Eu estava em quarentena clássica desde 19 de março, não saía pra nada, trancado em casa e tomando todos os cuidados necessários… No dia 11 de abril, atendendo ao pedido da minha mulher, Rachel, resolvi ir ao supermercado, mas com todos os cuidados (máscara, álcool em gel). Fomos em horário de pouquíssimo movimento, indicado para a terceira idade; depois, as compras foram só por delivery. Então acho que provavelmente nos contaminamos ali. Passados quatro dias, os sintomas se iniciaram, primeiramente na Rachel: febre, inapetência (nem água se consegue tomar), perda do olfato e paladar, cansaço surreal e prostração.
Na verdade, quando iniciaram os sintomas, e como tínhamos tomado a vacina da influenza e pneumococo 23 — portanto estávamos protegidos da gripe anual —, minha cunhada Luiza, resolveu fazer um protocolo sugerido pelos estudos epidemiológicos do Covid 19, achando suspeita a nossa sintomatologia. Depois de cinco dias de tratamento em casa e com os sintomas persistindo, ela nos encaminhou ao Hospital Copa D’Or para exames mais elaborados.
A tomografia apresentou pneumonia viral, imagem de vidro fosco, característica do Covid-19, tomando 50% dos meus pulmões e 25% dos dela. Aí, fiquei internado, direto na UTI – esse foi o momento muito difícil… O Dr. Lucas Augusto, que me atendia no momento, permitiu que minha mulher se despedisse de mim; senti que poderia não mais voltar a vê-la. Para mim, UTI era sinônimo de “reta final”… Via tanta notícia pela TV, só tragédia. O caminho da emergência até a UTI, na maca, acompanhado do maqueiro e de uma auxiliar de enfermagem, parecia um filme: os corredores brancos, as luzes muito claras. Confesso que estava apavorado, pois achei que precisaria de respirador.
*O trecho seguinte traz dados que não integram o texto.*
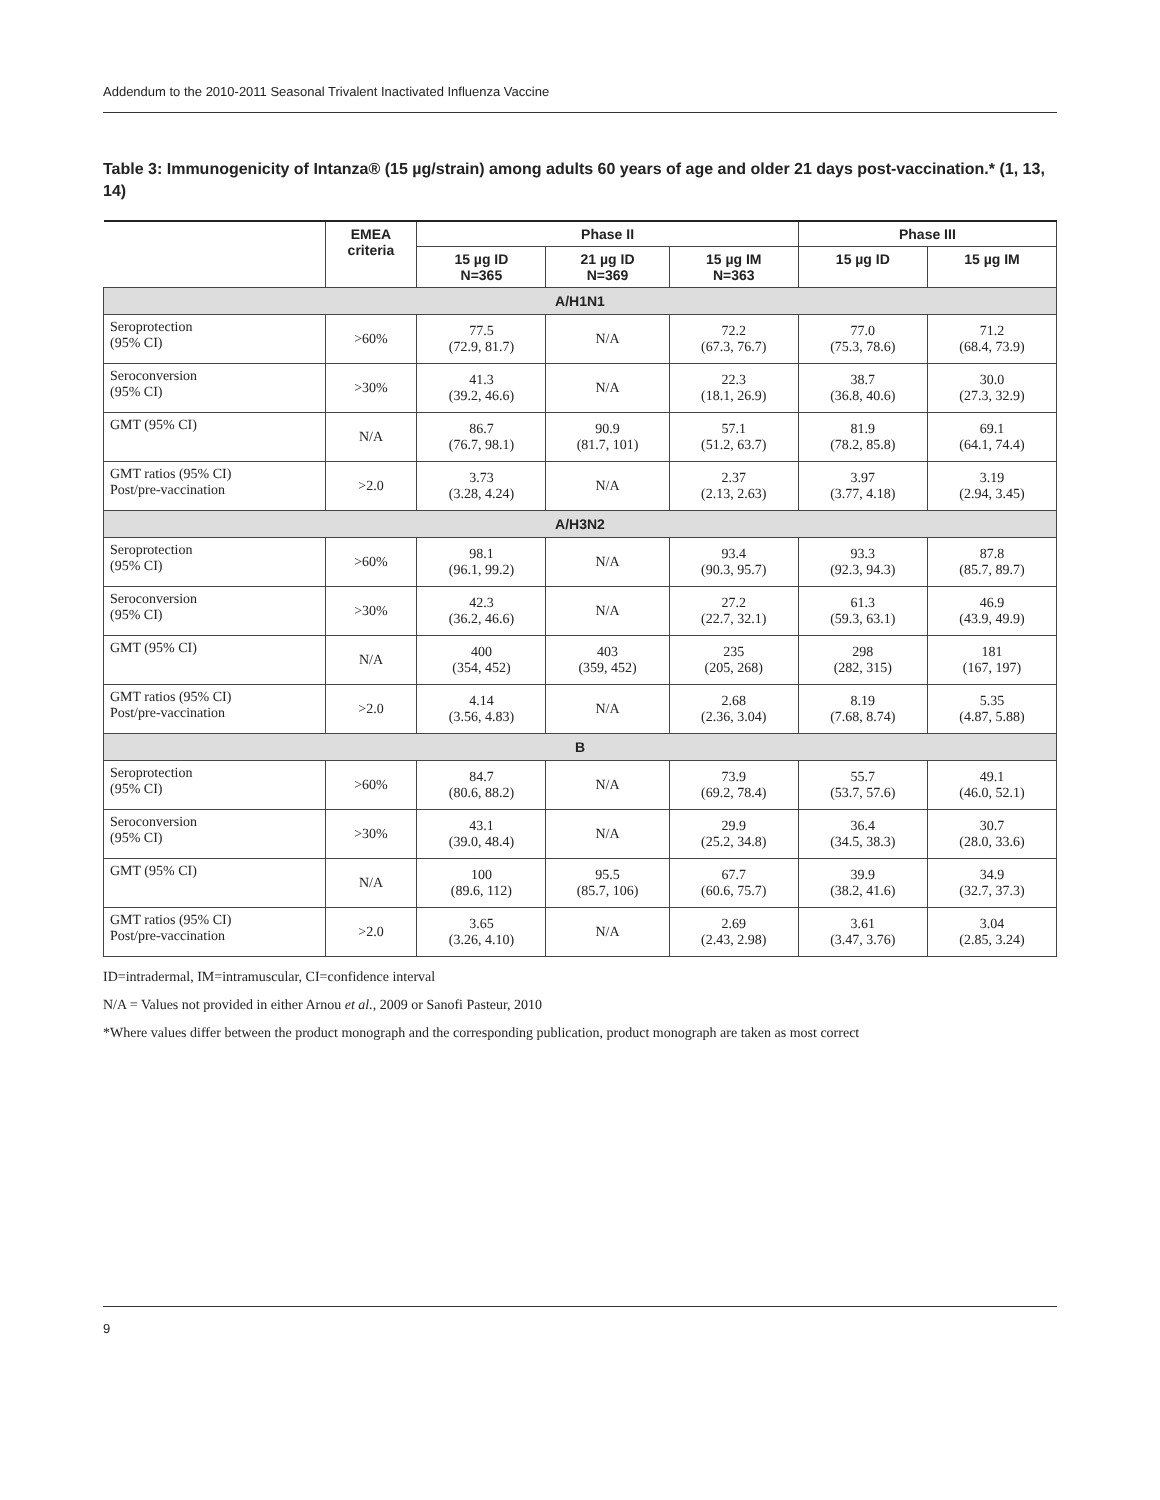Addendum to the 2010-2011 Seasonal Trivalent Inactivated Influenza Vaccine
Table 3: Immunogenicity of Intanza® (15 µg/strain) among adults 60 years of age and older 21 days post-vaccination.* (1, 13, 14)
| | EMEA criteria | Phase II | | | Phase III | |
| --- | --- | --- | --- | --- | --- | --- |
| | | 15 µg ID N=365 | 21 µg ID N=369 | 15 µg IM N=363 | 15 µg ID | 15 µg IM |
| A/H1N1 | | | | | | |
| Seroprotection (95% CI) | >60% | 77.5 (72.9, 81.7) | N/A | 72.2 (67.3, 76.7) | 77.0 (75.3, 78.6) | 71.2 (68.4, 73.9) |
| Seroconversion (95% CI) | >30% | 41.3 (39.2, 46.6) | N/A | 22.3 (18.1, 26.9) | 38.7 (36.8, 40.6) | 30.0 (27.3, 32.9) |
| GMT (95% CI) | N/A | 86.7 (76.7, 98.1) | 90.9 (81.7, 101) | 57.1 (51.2, 63.7) | 81.9 (78.2, 85.8) | 69.1 (64.1, 74.4) |
| GMT ratios (95% CI) Post/pre-vaccination | >2.0 | 3.73 (3.28, 4.24) | N/A | 2.37 (2.13, 2.63) | 3.97 (3.77, 4.18) | 3.19 (2.94, 3.45) |
| A/H3N2 | | | | | | |
| Seroprotection (95% CI) | >60% | 98.1 (96.1, 99.2) | N/A | 93.4 (90.3, 95.7) | 93.3 (92.3, 94.3) | 87.8 (85.7, 89.7) |
| Seroconversion (95% CI) | >30% | 42.3 (36.2, 46.6) | N/A | 27.2 (22.7, 32.1) | 61.3 (59.3, 63.1) | 46.9 (43.9, 49.9) |
| GMT (95% CI) | N/A | 400 (354, 452) | 403 (359, 452) | 235 (205, 268) | 298 (282, 315) | 181 (167, 197) |
| GMT ratios (95% CI) Post/pre-vaccination | >2.0 | 4.14 (3.56, 4.83) | N/A | 2.68 (2.36, 3.04) | 8.19 (7.68, 8.74) | 5.35 (4.87, 5.88) |
| B | | | | | | |
| Seroprotection (95% CI) | >60% | 84.7 (80.6, 88.2) | N/A | 73.9 (69.2, 78.4) | 55.7 (53.7, 57.6) | 49.1 (46.0, 52.1) |
| Seroconversion (95% CI) | >30% | 43.1 (39.0, 48.4) | N/A | 29.9 (25.2, 34.8) | 36.4 (34.5, 38.3) | 30.7 (28.0, 33.6) |
| GMT (95% CI) | N/A | 100 (89.6, 112) | 95.5 (85.7, 106) | 67.7 (60.6, 75.7) | 39.9 (38.2, 41.6) | 34.9 (32.7, 37.3) |
| GMT ratios (95% CI) Post/pre-vaccination | >2.0 | 3.65 (3.26, 4.10) | N/A | 2.69 (2.43, 2.98) | 3.61 (3.47, 3.76) | 3.04 (2.85, 3.24) |
ID=intradermal, IM=intramuscular, CI=confidence interval
N/A = Values not provided in either Arnou et al., 2009 or Sanofi Pasteur, 2010
*Where values differ between the product monograph and the corresponding publication, product monograph are taken as most correct
9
Ao dar entrada na UTI, continuava apreensivo, mas o atendimento foi muito caloroso, atencioso e, principalmente, esclarecedor. Eles me diziam, passo a passo, o que estavam fazendo. Não precisei de entubação; isso me trouxe muita tranquilidade. Passei a acreditar que iria melhorar e psicologicamente fiquei muito bem. Fiquei três dias ali, todo monitorado, com oxigênio em cateter nasal, medicação endovenosa, fisioterapia, enfim, maravilhosamente bem atendido. No quarto dia, fui transferido para a Unidade Semi-intensiva e, no dia seguinte, 30 de abril, tive alta hospitalar.
A evolução da doença foi como o esperado: a pneumonia regrediu, olfato e paladar se normalizaram. Sinto-me disposto, alimentando-me bem, mas ainda terei uma medicação até o final de maio; hoje (07/05) estou ótimo! É um verdadeiro engano achar que a Covid-19 é uma gripezinha; só quem passa pela doença sabe… Pode até ser de forma mais branda para alguns, mas mata também. Quem vai pagar pra ver? Não é uma doença qualquer, é avassaladora, e o isolamento é necessário, pois é fato que provavelmente todos serão contaminados, e, se todos se infectarem ao mesmo tempo, não haverá sistema de saúde que dê conta. Na UTI onde eu estava, rede particular, havia nove baias, todas ocupadas.
O que quero dizer é “só saia de casa, numa real necessidade”. A gente sai diferente de uma experiência tão séria. Sou privilegiado, tenho uma estrutura, plano de saúde, pude usar uma rede de referência, uma casa onde posso tomar sol, uma filha guerreira que me dá todo o suporte (Tainah), Luiza, minha cunhada incansável, a minha fé e os amigos. Vejo agora como somos vulneráveis e como a solidariedade é tão importante e necessária.
Esta pandemia nos provou que não temos o domínio de nada neste mundo. Acho que muita coisa terá que mudar, e uma delas, a mais essencial, é a melhora do SUS, da saúde global, fundamental. Não tem política que deva interferir negativamente.
Quero aproveitar para agradecer a minha cunhada, Luiza Martins Vieira (infectologista), ao Dr. Lucas Augusto e toda a equipe de médicos, enfermeiros, técnicos de enfermagem, maqueiros e toda a galera da higienização do Copa D’Or por toda a dedicação, cuidado e carinho com os pacientes. Minha eterna gratidão!
Na foto, Carlinhos com o neto de quarto patas, Lunga.
Carlinhos de Jesus é ator, bailarino e coreógrafo, fundador da “Casa de Dança Carlinhos de Jesus” e diretor de uma companhia de dança com seu nome, com 18 dançarinos de salão (sambas, boleros, salsas, chorinhos, tangos etc). É jurado assíduo dos programas de dança na TV e personagem obrigatório do carnaval carioca.